Article II centralizes control of the executive power in the president. This ensures that he has the authority to execute the laws and contend with a powerful Congress. The check on the president’s central control is democratic accountability. As the Supreme Court recognized in Seila Law LLC v. CFPB (2020), “Only the President (along with Vice President) is elected by the entire Nation.” Insulating the FTC commissioners from removal by the president has the perverse effect of shielding them from this democratic source of accountability provided in the Constitution for such officers.
To whom are the FTC commissioners accountable for the consequential decisions they are empowered to make? No one, really. That was the point, and an enormous problem. The Supreme Court in Humphery’s concluded that it was Congress’s “intent to create a body of experts” that is “independent of executive authority… and free to exercise its judgment without the leave or hindrance of any other official or any department of the government.” And 90 years later, Politico described the FTC’s structure as “creat[ing] stability and predictability for the companies subject to its oversight.” Senator Maria Cantwell (D-WA) asserted that the “FTC should be an independent, bipartisan consumer watchdog that puts consumers ahead of politics.”
But politics is just another word for accountability. It is good that the executive officials making critical decisions that affect Americans’ lives have some accountability to the electorate. Without that political accountability, we are not living under the benevolent regulation of experts—we are living without a say in our own affairs.

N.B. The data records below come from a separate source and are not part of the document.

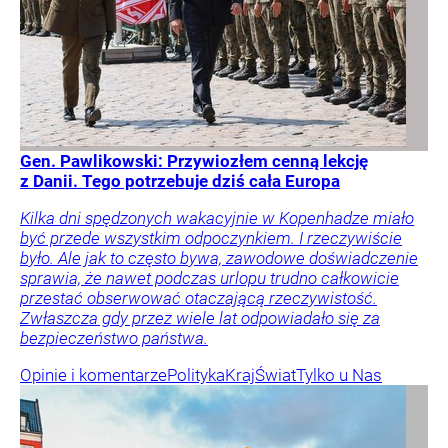
Gen. Pawlikowski: Przywiozłem cenną lekcję
z Danii. Tego potrzebuje dziś cała Europa
Kilka dni spędzonych wakacyjnie w Kopenhadze miało
być przede wszystkim odpoczynkiem. I rzeczywiście
było. Ale jak to często bywa, zawodowe doświadczenie
sprawia, że nawet podczas urlopu trudno całkowicie
przestać obserwować otaczającą rzeczywistość.
Zwłaszcza gdy przez wiele lat odpowiadało się za
bezpieczeństwo państwa.
Opinie i komentarze
Polityka
Kraj
Świat
Tylko u Nas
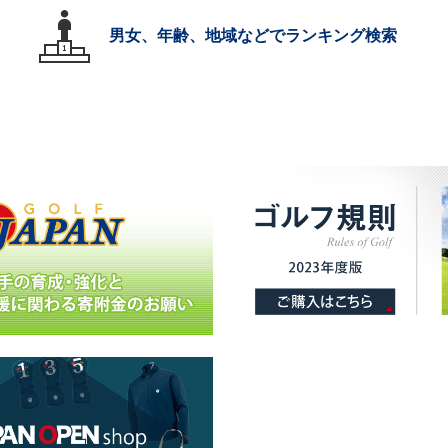
男女、年齢、地域などでランキング検索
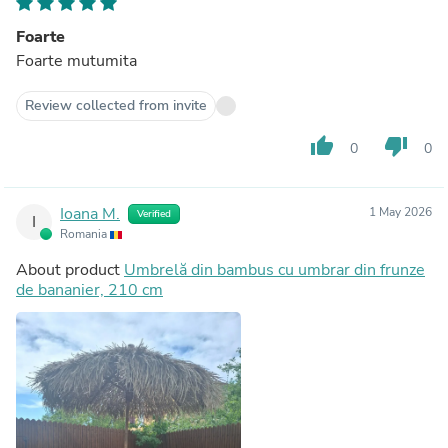
Foarte
Foarte mutumita
Review collected from invite
thumb_up
thumb_down
0
0
Ioana M.
1 May 2026
Verified
I
Romania
About product
Umbrelă din bambus cu umbrar din frunze
de bananier, 210 cm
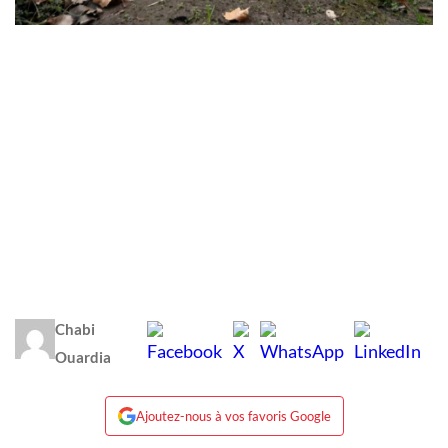
Chabi
Ouardia
Ajoutez-nous à vos favoris Google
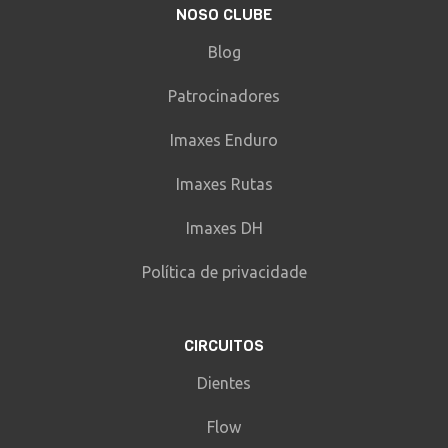
NOSO CLUBE
Blog
Patrocinadores
Imaxes Enduro
Imaxes Rutas
Imaxes DH
Política de privacidade
CIRCUITOS
Dientes
Flow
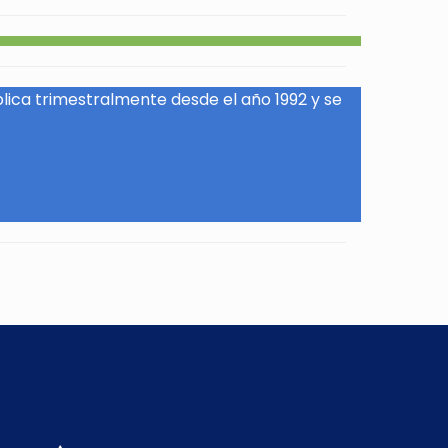
blica trimestralmente desde el año 1992 y se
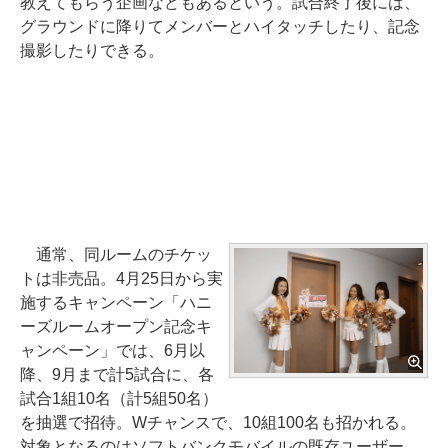
教えてもらう企画などもあるという。試合終了後には、
グラウンドに降りてメンバーとハイタッチしたり、記念
撮影したりできる。
通常、同ルームのチケッ
トは非売品。4月25日から実
施するキャンペーン「ハニ
ーズルームオープン記念キ
ャンペーン」では、6月以
降、9月まで計5試合に、各
試合1組10名（計5組50名）
を抽選で招待。Wチャンスで、10組100名も招かれる。
対象となるのはソフトバンクモバイルの既存ユーザー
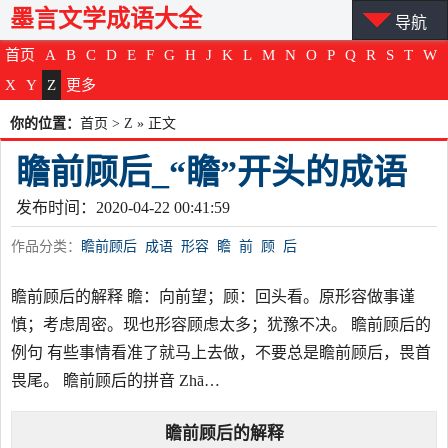
墨言文学成语大全
导航
首页
A
B
C
D
E
F
G
H
J
K
L
M
N
O
P
Q
R
S
T
W
X
Y
Z
更多
你的位置：
首页
>
Z
» 正文
瞻前顾后_“瞻”开头的成语
发布时间：2020-04-22 00:41:59
作品分类：
瞻前顾后
成语
形容
瞻
前
顾
后
瞻前顾后的解释 瞻：向前望；顾：回头看。原形容做事谨
慎；考虑周密。现也形容顾虑太多；犹豫不决。 瞻前顾后的
例句 有些事情看准了就马上去做，不要总是瞻前顾后，畏首
畏尾。 瞻前顾后的拼音 Zhā…
瞻前顾后
的解释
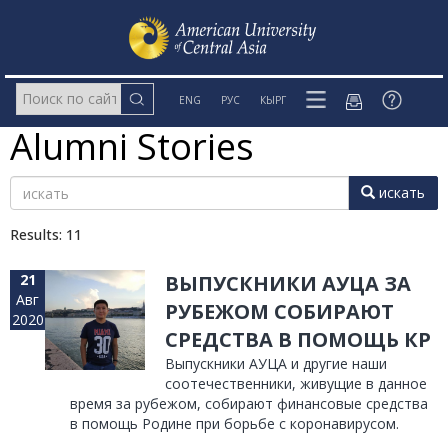
ENG
РУС
КЫРГ
Alumni Stories
искать
Results: 11
21
ВЫПУСКНИКИ АУЦА ЗА
Авг
РУБЕЖОМ СОБИРАЮТ
2020
СРЕДСТВА В ПОМОЩЬ КР
Выпускники АУЦА и другие наши
соотечественники, живущие в данное
время за рубежом, собирают финансовые средства
в помощь Родине при борьбе с коронавирусом.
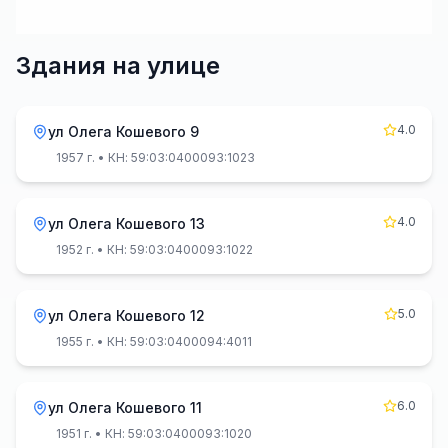
Здания на улице
4.0
ул Олега Кошевого 9
1957 г.
• КН: 59:03:0400093:1023
4.0
ул Олега Кошевого 13
1952 г.
• КН: 59:03:0400093:1022
5.0
ул Олега Кошевого 12
1955 г.
• КН: 59:03:0400094:4011
6.0
ул Олега Кошевого 11
1951 г.
• КН: 59:03:0400093:1020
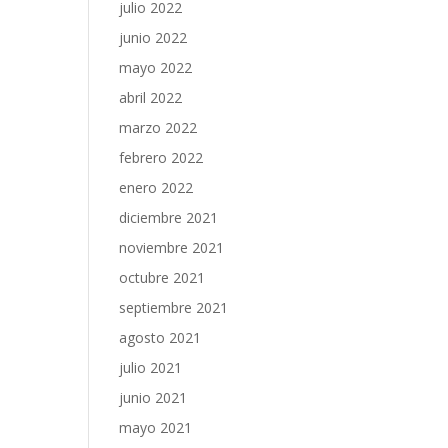
julio 2022
junio 2022
mayo 2022
abril 2022
marzo 2022
febrero 2022
enero 2022
diciembre 2021
noviembre 2021
octubre 2021
septiembre 2021
agosto 2021
julio 2021
junio 2021
mayo 2021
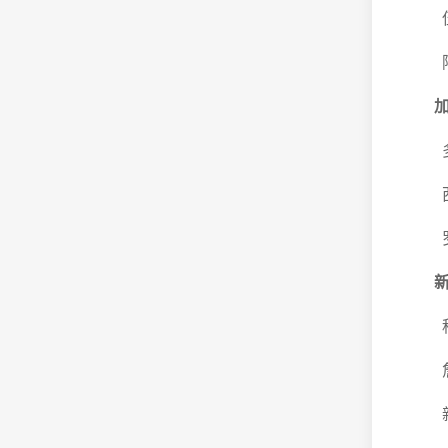
伍
阿德
加
多
西蒙
罗
新
科廷
詹姆
新加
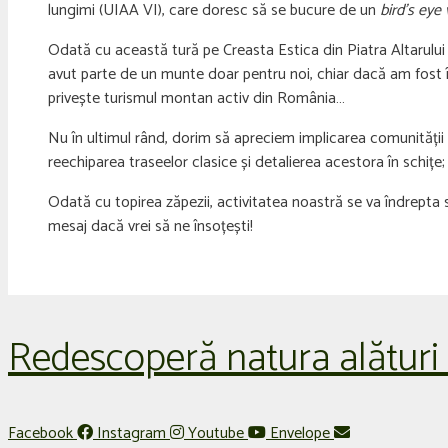
lungimi (UIAA VI), care doresc să se bucure de un
bird’s eye
Odată cu această tură pe Creasta Estica din Piatra Altarului
avut parte de un munte doar pentru noi, chiar dacă am fost într
privește turismul montan activ din România…
Nu în ultimul rând, dorim să apreciem implicarea comunității l
reechiparea traseelor clasice și detalierea acestora în schi
Odată cu topirea zăpezii, activitatea noastră se va îndrepta 
mesaj dacă vrei să ne însoțești!
Redescoperă natura alături
Facebook
Instagram
Youtube
Envelope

And, as noted above, the FTC does not operate free from politics. Its non-compete rule was instigated by an executive order signed by President Joe Biden in which he “call[ed] on the FTC to ban or limit non-compete agreements.” The “independent” Federal Communications Commission similarly acceded to President Barack Obama’s jaw-boning when it adopted the “net neutrality” rule. Sure, the FTC or FCC could nominally have ignored the president’s call. But that was not a realistic expectation.
These agencies’ supposed independence is also not producing regulations that are legally sound. The FTC issued its ban on non-compete agreements in April 2024 only to have a federal judge in Texas vacate it because the FTC had no authority to issue such a rule. The FTC’s appeal is now on hold for roughly four months at the FTC’s request. And the Sixth Circuit appears to have finally ended the FCC’s attempt to rewrite the nation’s communications laws.
By firing the two remaining Democratic commissioners, President Trump eliminated both the FTC’s statutory independence and a public pretense of independence. This executive branch entity is now fully and openly under the control of the one person empowered by the Constitution and the voters to exercise that authority. And Congress—which is also accountable to the voters—can consider and enact the consumer protection and competition rules that it believes are appropriate for the president to enforce through the FTC.
This is not an instance of the Trump administration playing fast and loose with the law to achieve its goals. President Trump is right to assert his executive power over the FTC. And it moves us closer to a better-functioning federal government.